Grants and loans available to St. Louis area small businesses
Additional financial relief opportunities for St. Louis area small businesses:
- Small Business Relief Program
The St. Louis County SBR Program will provide financial relief to small businesses that were closed or had reduced or modified operations due to the stay at home order. The grant can be used to pay for the costs of business interruption as a result of the business closing during the Stay at Home Order and to cover costs associated with reopening safely. Business interruption costs could include fixed operating costs during closure. Reopening costs could include acquiring personal protective equipment for employees or customers or installing plastic shields to reduce the risks of transmission between customers and employees.
The SBR Program will award a one-time grant of $15,000 or less to a qualifying business.
A business is eligible for an SBR grant if the business (including for-profit entities, sole proprietorships, and non-profit organizations) has its principal place of business in St. Louis County, had 50 or fewer full-time employees as of March 1, 2020, and was closed or had reduced or modified operations due to the Stay at Home Order. Application deadline is May 17, 2020 at 11:59pm.
For more information and to apply please visit St. Louis County Coronavirus Information website.
- The Small Business Resource Fund Program
The St. Louis Economic Development Partnership, the St. Louis Development Corporation, The St. Louis County Port Authority, and a coalition of 10 St. Louis banks have created a new fund to support small businesses during this tough time. The group of banks committed a total of $500,000 to the Small Business Resource Program (SBRP) loan fund. St. Louis City and County companies can apply for loans up to $5,000 for working capital without any fees and a 0% interest rate.

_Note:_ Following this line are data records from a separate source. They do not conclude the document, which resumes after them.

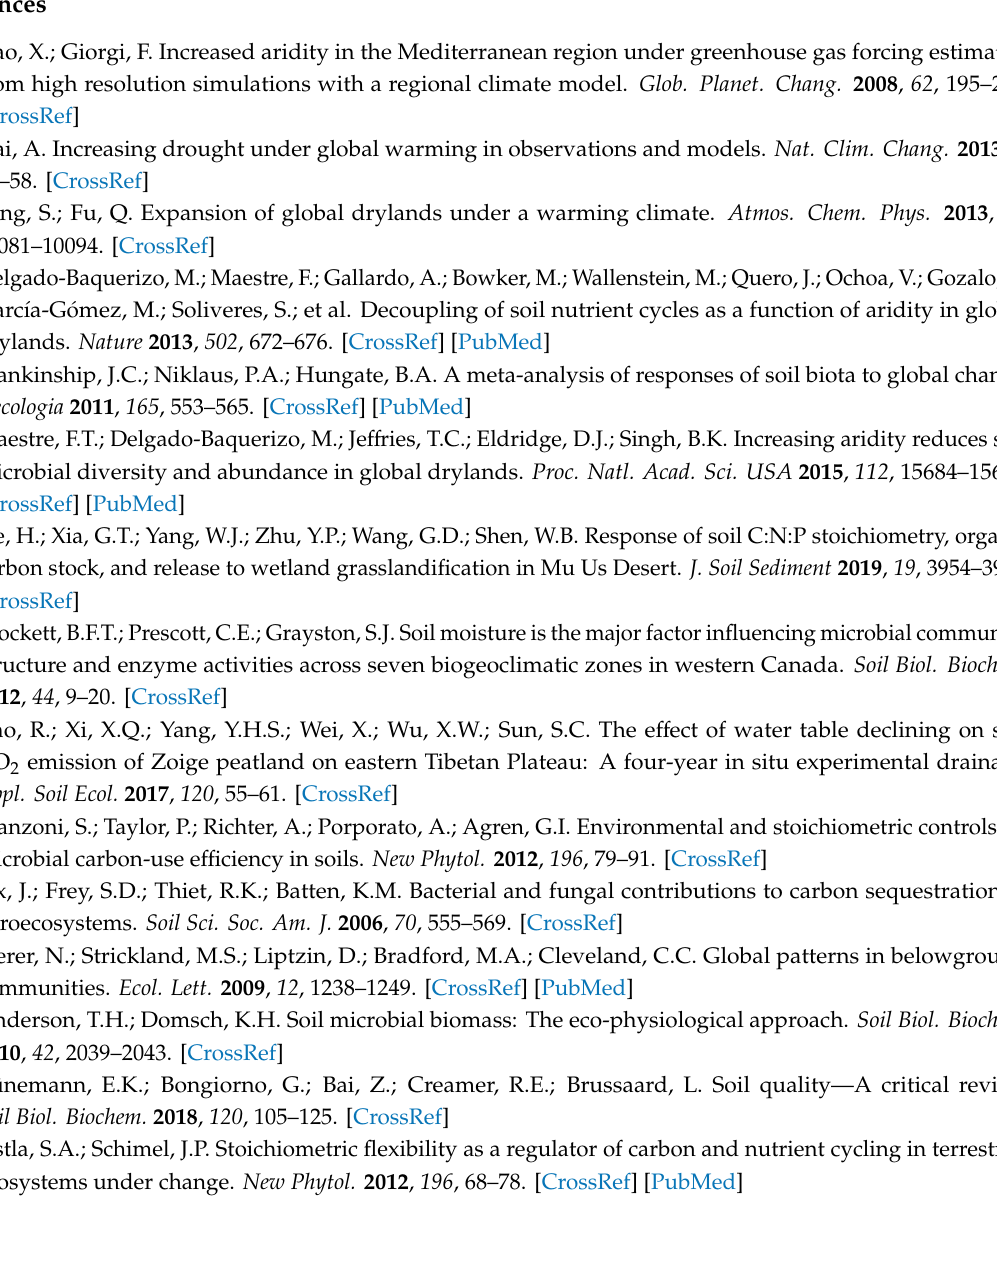
succession stages on litter chemical properties in June and October, Table S4: Chemical properties of litters in di ff erent stages of wetland drying process in June, Table S5: Chemical properties of litters in di ff erent stages of wetland drying process in October, Table S6: Summary statistics (F statistic and probability level) of a one-way ANOVA on the e ff ects of di ff erent succession stages on soil physical and chemical properties in June and October, Table S7: Summary statistics (F statistic and probability level) of a one-way ANOVA on the e ff ects of di ff erent succession stages soil microbial properties in June and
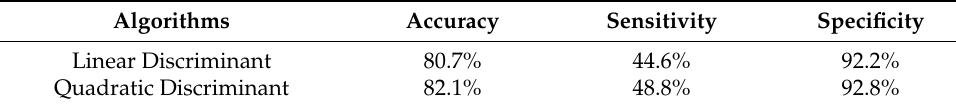
Table A3. Detailed classification performance of discriminant analysis classifiers.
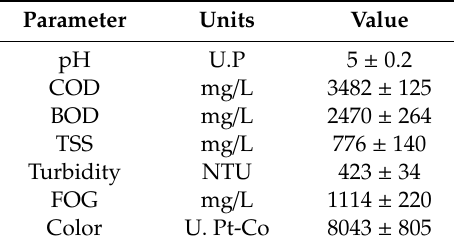
Table 3. Characteristics of cold meat industry wastewater.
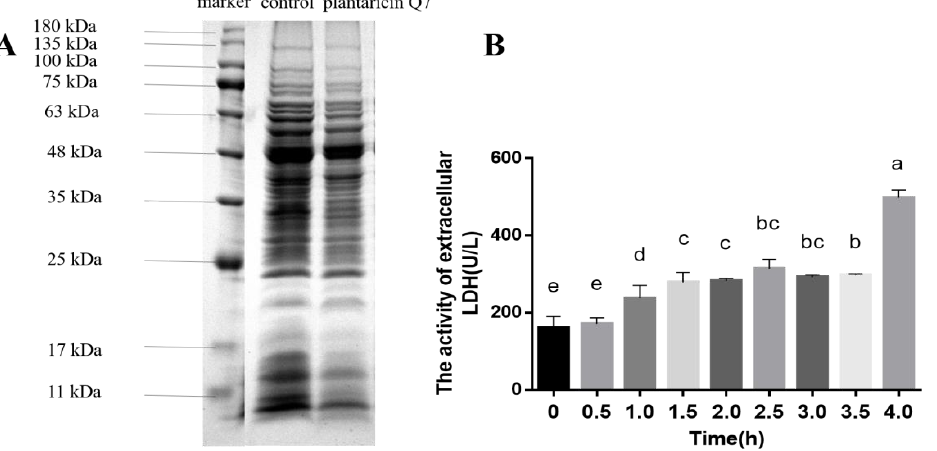
Figure 3. Effects of plantaricin Q7 on intracellular substances leakage of L. monocytogenes . ( A ) Effect of plantaricin Q7 on L. monocytogenes cell protein. ( B ) Effects of plantaricin Q7 on LDH activity. The data were shown as mean ± SD ( n = 3). Different letters in the figure denoted significant statistical differences ( p < 0.05).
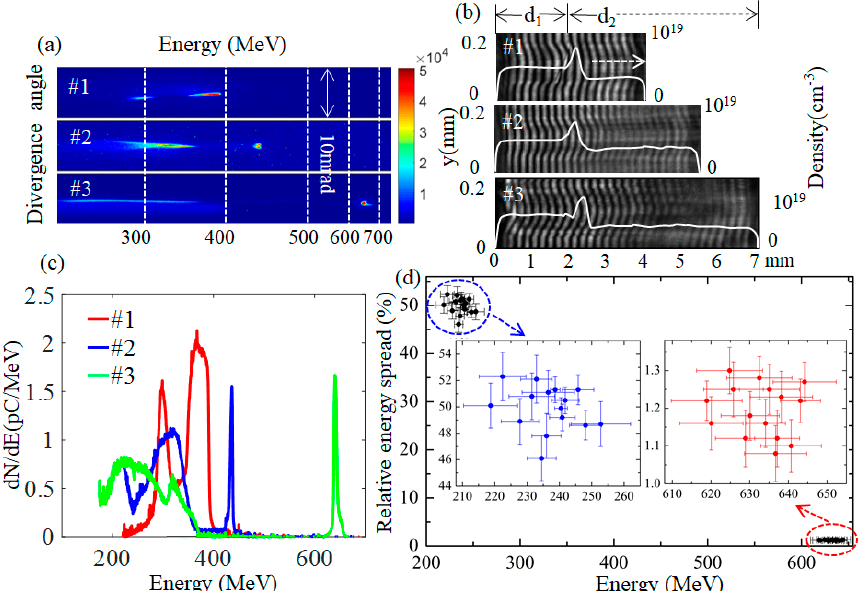
Figure 2. ( a ) Energy spectra of two-color e -beams. ( b ) Plasma channel with different plasma length of 4.0, 5.5, and 7.0 mm. ( c ) Corresponding e -beam angle-resolved energy spectra. ( d ) Statistics of shot-to-shot fluctuations of the energy of the e -beams and full width at half maximum (FWHM) energy spread when the plasma length was 7.0 mm.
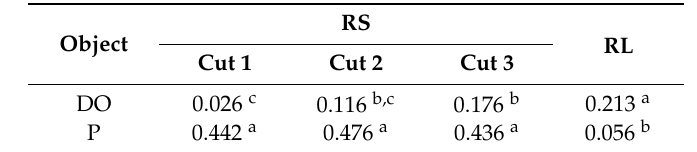
Table 4. Elymus elongatus resistance index (RS) and adaptation (RL) index to contamination with diesel oil (DO) and unleaded petroleum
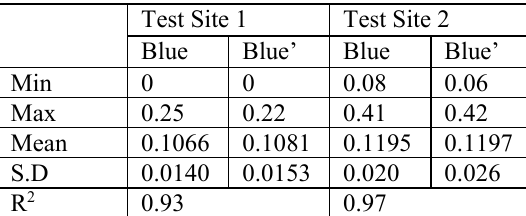
Table 2: Statistical results for the difference between blue channel and estimated blue channel Water body, vegetation and urban land use land cover classes in simulated NCC have high visual similarity to that of true color composite however, to eliminate the subjectivity in results statistical comparison were made by estimating the minimum, maximum, mean, median and correlation coefficient between original blue band and simulated blue band for both the areas. Table 2 shows the comparison of original and simulated blue band. In both test sites, correlation coefficient was found to be very high i.e. 0.93 and 0.97 for test site 1 and 2 respectively indicating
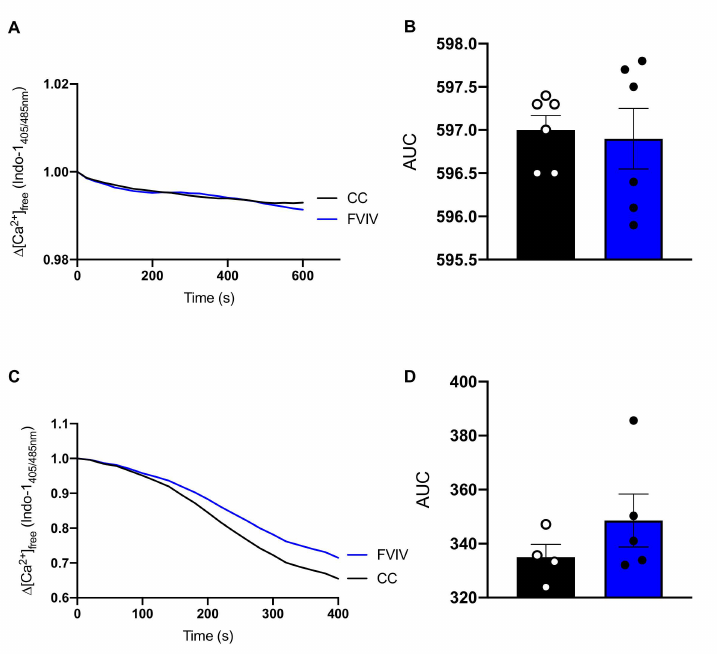
Figure A1. Ca 2+ uptake assays in cohort control 1 and 2 (CC1 and CC2) from soleus ( A , B ) and TA ( C , D ) muscles. Area under the curve analyses revealed no differences between CC1 and CC2 for soleus or TA. All values are means ±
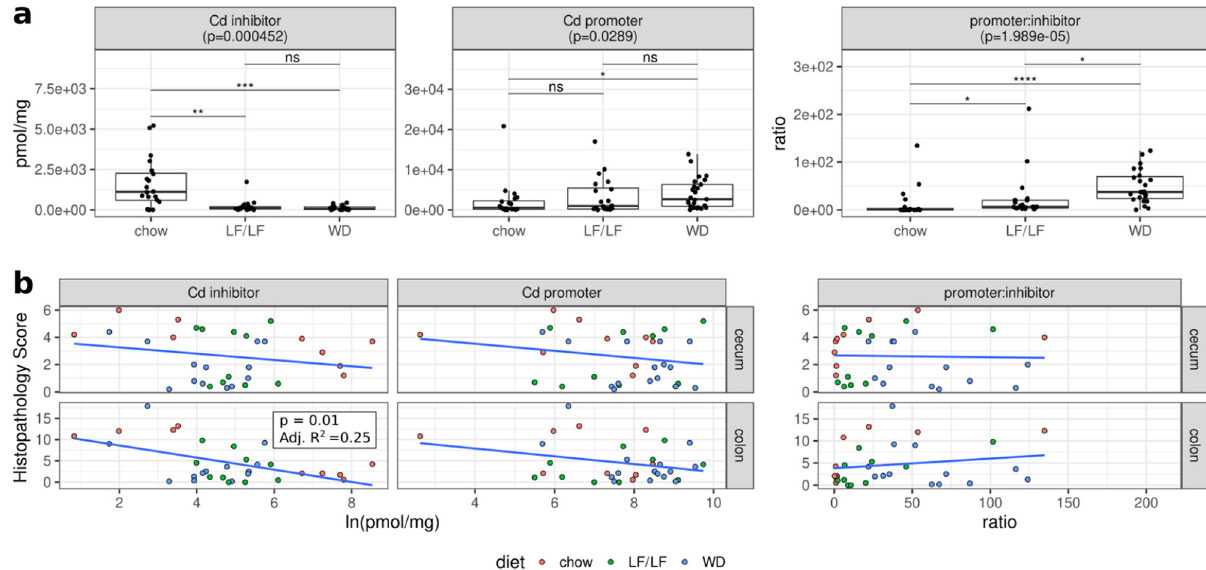
Fig. 3 Bile acid pools in cecal contents of infected mice 3 days post C. dif fi cile infection. a Cecal levels of C. dif fi cile inhibitors ( CDCA, UDCA, a_MCA, b_MCA, LCA, DCA) , C. dif fi cile promoters ( TCA , CA ), DCA, and ratios of promoters:inhibitors across diets (chow n ; = 20, LF n = 20, WD n = 26; Supplementary Table 2). Signi fi cant differences calculated with a Kruskal – Wallis and Dunn ’ s post hoc test. Kruskal – Wallis p -values were corrected for multiple comparisons with the FDR algorithm of Benjamini and Hochberg. Median and IQR indicated. (* p < 0.05, ** p < 0.01, *** p < 0.001, **** p < 0.0001). b Linear regressions of cecal or colonic histology against CD inhibitors, CD promoters, and the promoter:inhibitor ratios. Only colon in fl ammation versus C. dif fi cile inhibitors was signi fi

Any for-profit business in the city of St. Louis or St. Louis County that has sustained economic damage due to the COVID-19 crisis may apply. To obtain a zero-interest loan, businesses must be current on all taxes through 2018, be in good standing with state and local governments, and have been in business for at least one year. Applicants must demonstrate that their company’s jobs are threatened by the health crisis, and they must explain how the loan would retain those jobs. Financial institutions and lenders are not eligible.